(Material provided begins)

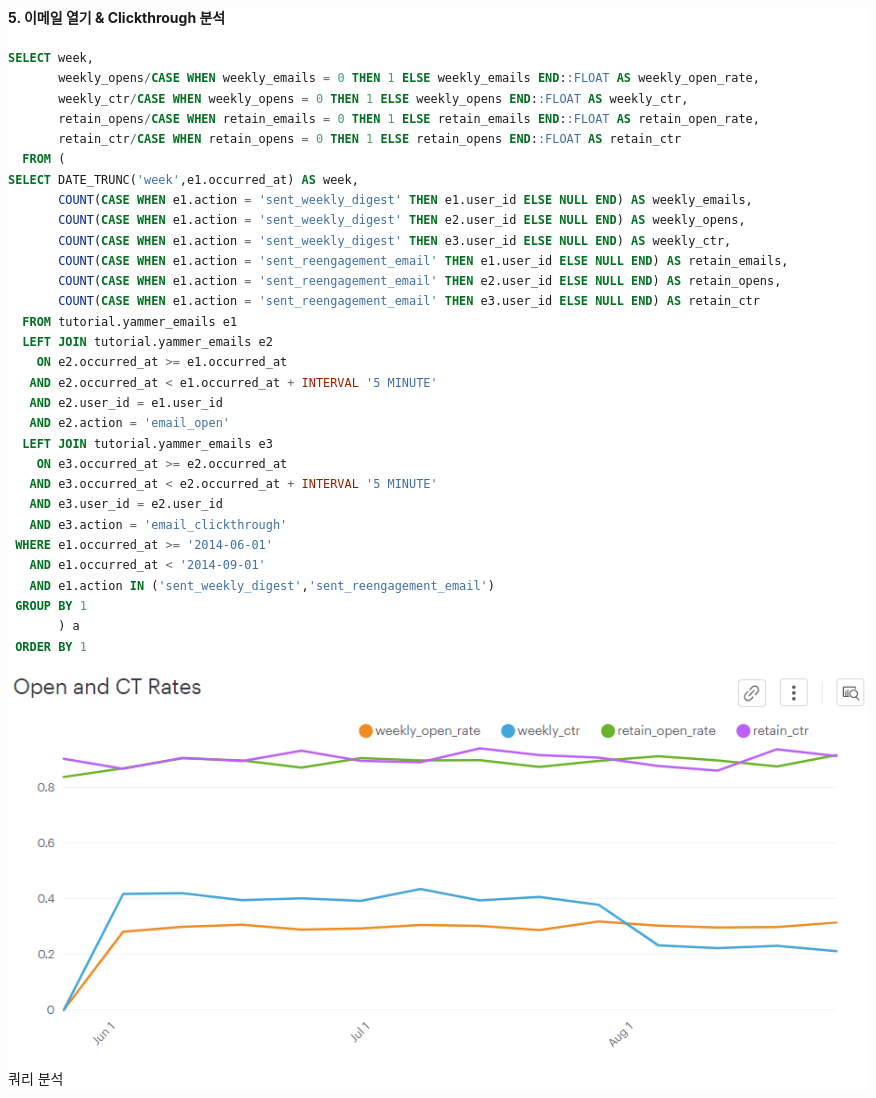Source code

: 
#### 5. 이메일 열기 & Clickthrough 분석
```sql
SELECT week,
       weekly_opens/CASE WHEN weekly_emails = 0 THEN 1 ELSE weekly_emails END::FLOAT AS weekly_open_rate,
       weekly_ctr/CASE WHEN weekly_opens = 0 THEN 1 ELSE weekly_opens END::FLOAT AS weekly_ctr,
       retain_opens/CASE WHEN retain_emails = 0 THEN 1 ELSE retain_emails END::FLOAT AS retain_open_rate,
       retain_ctr/CASE WHEN retain_opens = 0 THEN 1 ELSE retain_opens END::FLOAT AS retain_ctr
  FROM (
SELECT DATE_TRUNC('week',e1.occurred_at) AS week,
       COUNT(CASE WHEN e1.action = 'sent_weekly_digest' THEN e1.user_id ELSE NULL END) AS weekly_emails,
       COUNT(CASE WHEN e1.action = 'sent_weekly_digest' THEN e2.user_id ELSE NULL END) AS weekly_opens,
       COUNT(CASE WHEN e1.action = 'sent_weekly_digest' THEN e3.user_id ELSE NULL END) AS weekly_ctr,
       COUNT(CASE WHEN e1.action = 'sent_reengagement_email' THEN e1.user_id ELSE NULL END) AS retain_emails,
       COUNT(CASE WHEN e1.action = 'sent_reengagement_email' THEN e2.user_id ELSE NULL END) AS retain_opens,
       COUNT(CASE WHEN e1.action = 'sent_reengagement_email' THEN e3.user_id ELSE NULL END) AS retain_ctr
  FROM tutorial.yammer_emails e1
  LEFT JOIN tutorial.yammer_emails e2
    ON e2.occurred_at >= e1.occurred_at
   AND e2.occurred_at < e1.occurred_at + INTERVAL '5 MINUTE'
   AND e2.user_id = e1.user_id
   AND e2.action = 'email_open'
  LEFT JOIN tutorial.yammer_emails e3
    ON e3.occurred_at >= e2.occurred_at
   AND e3.occurred_at < e2.occurred_at + INTERVAL '5 MINUTE'
   AND e3.user_id = e2.user_id
   AND e3.action = 'email_clickthrough'
 WHERE e1.occurred_at >= '2014-06-01'
   AND e1.occurred_at < '2014-09-01'
   AND e1.action IN ('sent_weekly_digest','sent_reengagement_email')
 GROUP BY 1
       ) a
 ORDER BY 1
```
![열기_ct](IMAGE/open_ct_rate.PNG)
쿼리 분석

(Material provided ends)

Problem description:
Scan the data above for the word "tutorial", then copy every line that holds it.

Answer to this problem:
  FROM tutorial.yammer_emails e1
  LEFT JOIN tutorial.yammer_emails e2
  LEFT JOIN tutorial.yammer_emails e3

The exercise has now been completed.